I laughed and cried as I read this book. One particularly poignant moment was when Laura and Danny discussed the possibility that he could die. Laura and Brian didn't want to share the life-threatening aspect of diabetes with Danny and Jessie at first. Any parent can understand not wanting to unnecessarily frighten their children. One day Danny asked what would happen if his blood sugar got too low. Laura matter-of-factly described the procedure that she would take to get his numbers up again. Then he asked what would happen if she weren't there. Again, with great calm and composure, she assured Danny that someone would dial 9-1-1. The logical next question Danny asked was what would happen if he were alone and nobody was there to help him. Laura said that he'd stay in a coma until someone came along and called for help. And, if no one came to help him, he asked. "Then you would die, Danny," Laura said. "Bummer," he said to that. Bummer indeed. That's when I ran to get a tissue to dry my eyes and read my husband, Paul, that stunning passage. His eyes welled up too.

"There is so much useful information in this little paperback book."

There is SO much useful information in this little paperback book. Laura did tireless amounts of research about diabetes. There's even a "Parent's Survival Guide" at the end which provides information on what to have in a "fanny pack" (glucose meters, spare batteries, glucose gel, etc.). There is a sample medical information sheet, daily food logs, nutrition suggestions, family coping strategies, self-care suggestions, where to get support, and much more.

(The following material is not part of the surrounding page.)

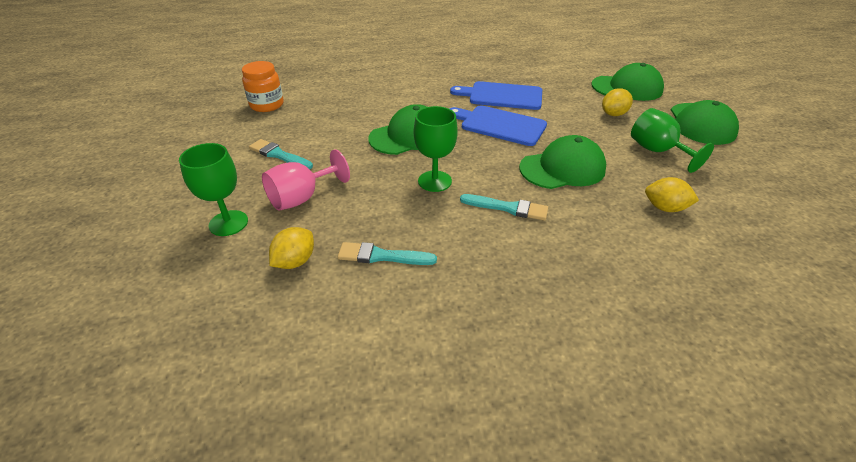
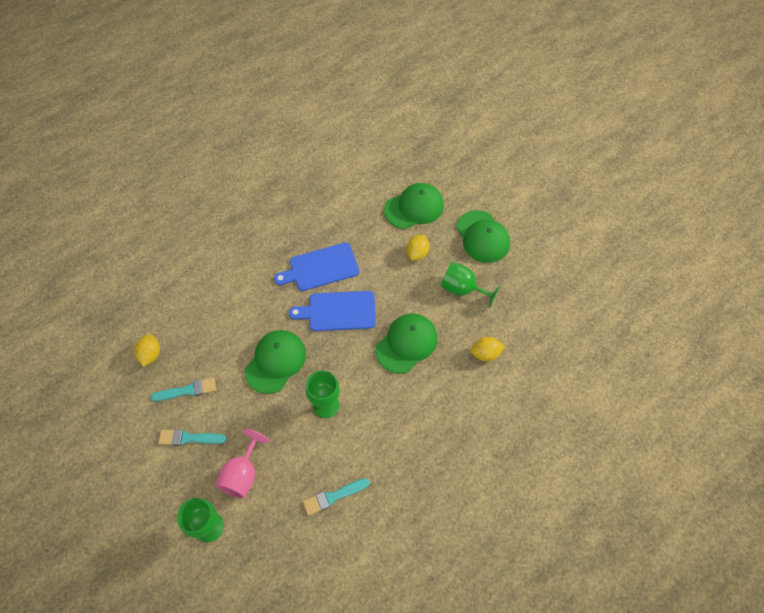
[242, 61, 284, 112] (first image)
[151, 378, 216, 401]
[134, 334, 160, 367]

Laura was not content to just accept conventional medical beliefs about how to treat and live with this disease. She figured out how to extend Danny's "honeymoon period," (the period of remission after the original diabetes diagnosis when the pancreas resumes producing some insulin itself. She also increased her family's amount of exercise, drastically improved their diet, and incorporated holistic treatments, (such as acupuncture and foot reflexology). The family worked on issues of sibling rivalry, how to keep the marriage together, and built a stronger bond between family members. Through all of this hard work, Danny has been able to attain excellent blood sugar levels and they have created a new sense of "normal."

Even if you don't have a child with diabetes or know anyone who does, this book is valuable for all of us to read. After I finished it, I started thinking more about ways to continue to improve my family's diet, always an interest of mine. Some of the things readers can learn about living with a diabetic child are: how to go on vacation, to camp, and on school trips; dietary changes that will improve everyone's health; coping with illnesses, such as colds, fevers, flu, dealing with Halloween and holidays; attending diabetes camp; and perhaps most importantly, developing a diabetes team of doctors and other health professionals, as well as a strong support system.

I highly recommend Laura's book! Kudos, Plunkett/Weltner family. You've shared an amazing journey which I'm sure will help many others.